While generating maps on another topic, I noticed that I had some city labels colliding with the city icons, as in this example:
It may be a little hard to see because of the bounding boxes, but the city label "Homlunhan" is overlapping the icon for the city.  More importantly, you may be able to see that the bounding box for the text string (the purple box) is actually too short.

The key to this bug is that only the capital city with the large label has an incorrect bounding box.
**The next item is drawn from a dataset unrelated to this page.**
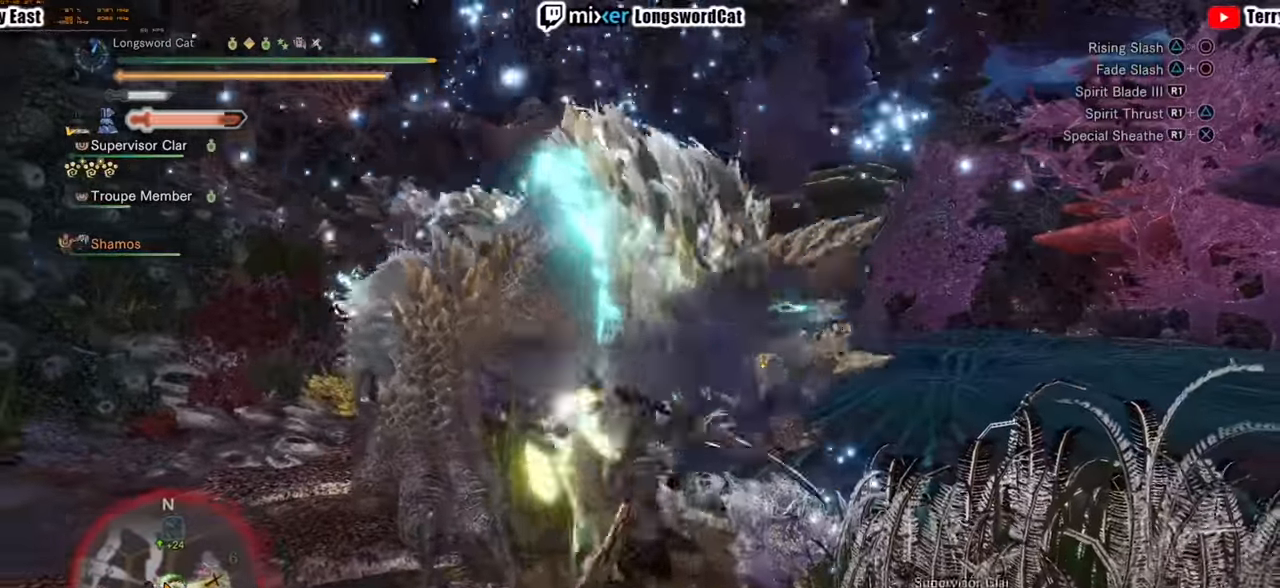
{"buttons": ["R1"], "left_stick": "center", "right_stick": "center", "events": [[20, "R1", "down"], [100, "R1", "up"], [180, "R1", "down"], [280, "R1", "up"], [340, "R1", "down"], [440, "R1", "up"], [500, "R1", "down"]]}
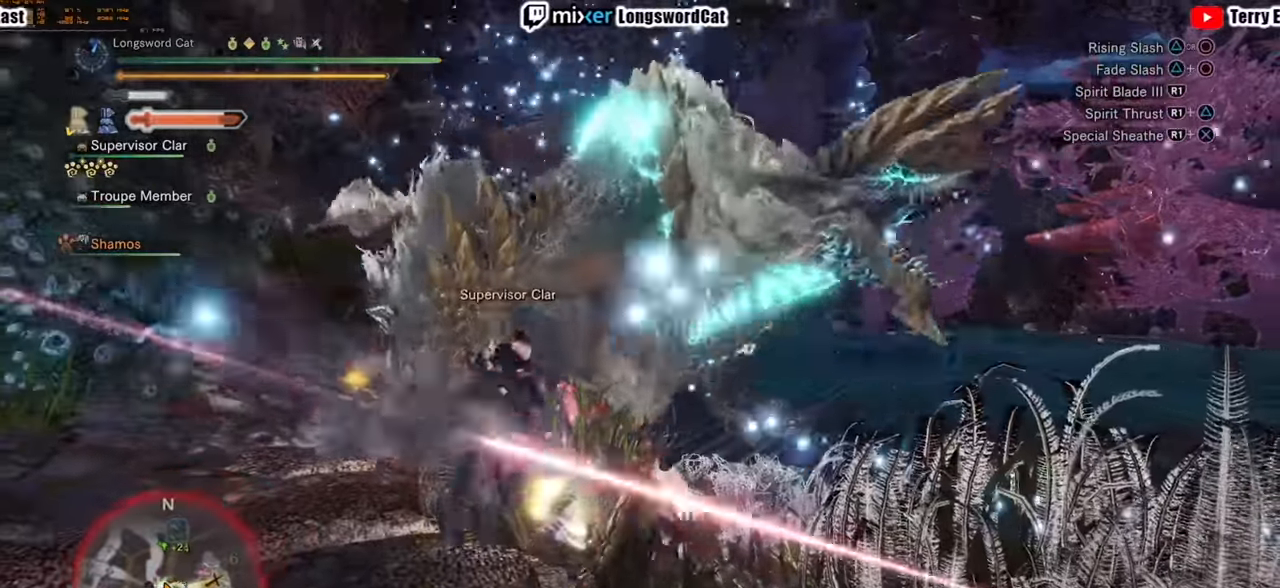
{"buttons": ["R1"], "left_stick": "center", "right_stick": "center", "events": [[100, "R1", "up"], [160, "R1", "down"], [260, "R1", "up"], [320, "R1", "down"], [400, "R1", "up"], [480, "R1", "down"]]}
You can see that the smaller city "Kuhenpen" is fine.  As it turns out, there was a bug in the code that was causing the bounding box for capital cities to be computed with the font size of a smaller city, while the label itself was getting the correct size.  Once that was corrected, all was fine.

I returned recently to the problem of "holes" in the woods.  This happens when there is a large mass of woods and a bare spot in the middle, sometimes from mountains.  Polygons with holes inside of them are always problematic, and this situation created a lot of problems for Dragons Abound.  I had another long airplane flight and fixed most of these problems by carefully constructing the forest areas and letting SVG figure out the holes.  But there's one part I couldn't rely on SVG to calculate for me -- the "bumps" around the edge of the forest.  I create these myself by the process described here.  And it was sometimes the case with forest holes that the bumps faced the wrong way:

In this example, the bumps in the larger hole point inward instead of outward.

When I construct the outlines of the forest, I construct the path so that it runs clockwise. But that doesn't tell me which side of the path the forest is on, so the bumps sometimes go the wrong way. What I need to do is construct the path so that the forest is always on the left (or right) side as you go around the path clockwise (or counter-clockwise).  Then my bump can consistently go away from the forest mass.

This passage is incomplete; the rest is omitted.